Die unter a) des Verfügungsantrags beanstandeten Äußerungen im Rahmen der Internetpräsenz der Verfügungsbeklagten enthalten keine unwahren Tatsachenbehauptungen. Sie stellen vielmehr, wie bereits ausgeführt, entweder von der Verfügungsbeklagten glaubhaft gemachte Tatsachenbehauptungen ("hierdurch fallen nur weitere Kosten an") oder Werturteile ("dort wird versucht die Ängste der Anleger zu schüren", "dubios", "abkassieren") dar. Da, wie ausgeführt, die Grenze zur Schmähkritik nicht überschritten ist und die Äußerungen einem berechtigten Aufklärungsinteresse dienen, verletzen sie unter Berücksichtigung des Aufklärungsinteresses der Verfügungsbeklagten im Ergebnis einer Abwägung nicht die auch einem Idealverein im Rahmen seiner satzungsmäßigen Funktion und sozialen Wertgeltung zustehenden Persönlichkeits- und Betätigungsrechte.

Sämtliche angegriffenen Äußerungen stellen wegen des zugrunde liegenden berechtigten Aufklärungsinteresses erst recht keine vorsätzliche sittenwidrige Schädigung des Verfügungsklägers (§ 826 BGB) dar. Sie sind auch nicht kreditgefährdend (§ 824 BGB). Selbst wenn man annimmt, dass der Verfügungskläger auch ein von § 824 BGB allein geschütztes wirtschaftliches Interesse an der Erzielung von Aufnahmegebühren haben sollte, so führt die gebotene Abwägung auch insoweit zu dem Ergebnis, dass die Äußerungen der Verfügungsbeklagten von der Meinungsfreiheit gedeckt sind, weil sie eine berechtigte, anwaltliche Reaktion auf ein vorgegangenes Schreiben des Verfügungsklägers darstellen.

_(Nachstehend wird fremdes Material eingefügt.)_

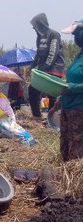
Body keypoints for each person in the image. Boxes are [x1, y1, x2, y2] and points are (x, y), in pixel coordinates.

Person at [29, 13, 65, 118]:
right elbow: (39, 53)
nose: (33, 28)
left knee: (52, 95)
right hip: (43, 68)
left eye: (35, 25)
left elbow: (53, 53)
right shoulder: (39, 37)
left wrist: (45, 68)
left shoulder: (54, 34)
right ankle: (37, 116)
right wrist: (32, 66)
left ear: (40, 24)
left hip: (55, 68)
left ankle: (52, 118)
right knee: (32, 90)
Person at [58, 19, 83, 161]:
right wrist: (60, 100)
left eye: (77, 33)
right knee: (66, 143)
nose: (75, 38)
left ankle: (75, 179)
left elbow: (74, 84)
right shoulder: (79, 55)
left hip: (80, 109)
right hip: (68, 106)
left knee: (77, 146)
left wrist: (71, 88)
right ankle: (64, 175)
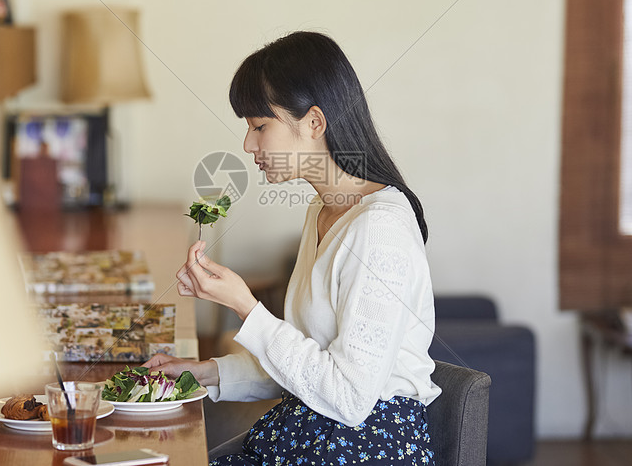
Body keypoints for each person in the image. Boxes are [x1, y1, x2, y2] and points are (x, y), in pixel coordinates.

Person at [145, 31, 440, 465]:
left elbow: (349, 397)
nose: (249, 145)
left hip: (366, 446)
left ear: (314, 122)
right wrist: (203, 372)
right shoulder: (323, 210)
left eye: (260, 127)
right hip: (312, 430)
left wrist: (247, 308)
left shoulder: (380, 229)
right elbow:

3. Auf die streitigen Fragen zum Verfügungsgrund kommt es nach alledem nicht mehr an.

4. Insgesamt war das landgerichtliche Urteil daher abzuändern und der Antrag auf Erlass einer einstweiligen Verfügung unter Aufhebung der ergangenen Beschlussverfügung zurückzuweisen. Die Kostenentscheidung beruht auf § 91 Abs. 1 ZPO.